Equivalent Distance Geometry Error for Molecular Conformation Comparison
This addresses a bottleneck in drug design tasks like 3D-QSAR and virtual screening by improving conformation generation models, though it appears incremental as it builds on existing backbones.
The paper tackles the problem of poor local geometry in molecular conformation generation by proposing Equivalent Distance Geometry Error (EDGE), a loss function that equivalently optimizes bond lengths, angles, and dihedral angles, and experiments show it performs effectively and efficiently compared to existing methods.
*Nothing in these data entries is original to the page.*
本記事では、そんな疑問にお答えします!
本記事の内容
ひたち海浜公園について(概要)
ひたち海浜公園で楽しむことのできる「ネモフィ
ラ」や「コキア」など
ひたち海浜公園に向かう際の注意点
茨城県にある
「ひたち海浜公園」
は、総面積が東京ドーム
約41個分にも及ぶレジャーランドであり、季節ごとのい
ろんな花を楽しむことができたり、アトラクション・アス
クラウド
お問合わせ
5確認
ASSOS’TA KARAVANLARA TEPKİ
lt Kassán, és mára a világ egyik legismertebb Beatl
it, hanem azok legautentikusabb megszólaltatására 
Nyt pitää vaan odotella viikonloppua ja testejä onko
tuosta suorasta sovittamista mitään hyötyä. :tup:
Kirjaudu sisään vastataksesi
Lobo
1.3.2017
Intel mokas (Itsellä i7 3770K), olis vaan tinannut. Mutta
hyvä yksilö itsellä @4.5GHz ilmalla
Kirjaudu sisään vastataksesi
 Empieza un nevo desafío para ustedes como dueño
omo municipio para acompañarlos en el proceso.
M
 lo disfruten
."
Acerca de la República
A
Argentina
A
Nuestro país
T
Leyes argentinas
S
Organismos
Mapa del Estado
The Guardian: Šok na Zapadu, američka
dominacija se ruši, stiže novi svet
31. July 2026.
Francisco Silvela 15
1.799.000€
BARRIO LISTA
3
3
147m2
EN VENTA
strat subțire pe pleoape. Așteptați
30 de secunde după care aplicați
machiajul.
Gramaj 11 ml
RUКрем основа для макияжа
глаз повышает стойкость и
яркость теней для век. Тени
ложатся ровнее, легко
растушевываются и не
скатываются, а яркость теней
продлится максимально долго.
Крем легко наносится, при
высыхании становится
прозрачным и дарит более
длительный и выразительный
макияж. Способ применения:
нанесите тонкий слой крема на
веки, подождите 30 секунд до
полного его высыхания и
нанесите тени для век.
Straight-forward conformation generation models, which generate 3-D structures directly from input molecular graphs, play an important role in various molecular tasks with machine learning, such as 3D-QSAR and virtual screening in drug design. However, existing loss functions in these models either cost overmuch time or fail to guarantee the equivalence during optimization, which means treating different items unfairly, resulting in poor local geometry in generated conformation. So, we propose Equivalent Distance Geometry Error (EDGE) to calculate the differential discrepancy between conformations where the essential factors of three kinds in conformation geometry (i.e. bond lengths, bond angles and dihedral angles) are equivalently optimized with certain weights. And in the improved version of our method, the optimization features minimizing linear transformations of atom-pair distances within 3-hop. Extensive experiments show that, compared with existing loss functions, EDGE performs effectively and efficiently in two tasks under the same backbones.